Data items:
════════
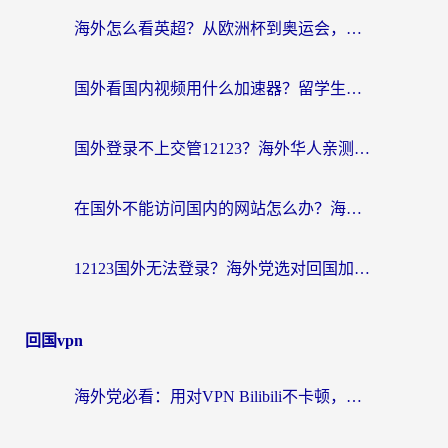
海外怎么看英超？从欧洲杯到奥运会，一份让你不卡壳的中文解说观看指南
国外看国内视频用什么加速器？留学生和海外华人的实用指南
国外登录不上交管12123？海外华人亲测有效的回国加速器选择指南
在国外不能访问国内的网站怎么办？海外党必看的无缝回国上网指南
12123国外无法登录？海外党选对回国加速器，轻松解决国内资源访问难题
回国vpn
海外党必看：用对VPN Bilibili不卡顿，英国玩国内游戏也丝滑——2026回国加速器选择指南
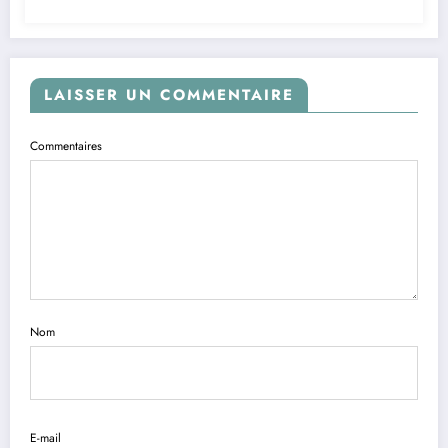
LAISSER UN COMMENTAIRE
Commentaires
Nom
E-mail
════════
Every line between the one containing "在国外不能访问国内的网站怎么办？海外党必看的无缝回国上网指南" and the last line of the data above, both included, should be copied exactly, but not the pictures.

在国外不能访问国内的网站怎么办？海外党必看的无缝回国上网指南
12123国外无法登录？海外党选对回国加速器，轻松解决国内资源访问难题
回国vpn
海外党必看：用对VPN Bilibili不卡顿，英国玩国内游戏也丝滑——2026回国加速器选择指南
LAISSER UN COMMENTAIRE
Commentaires
Nom
E-mail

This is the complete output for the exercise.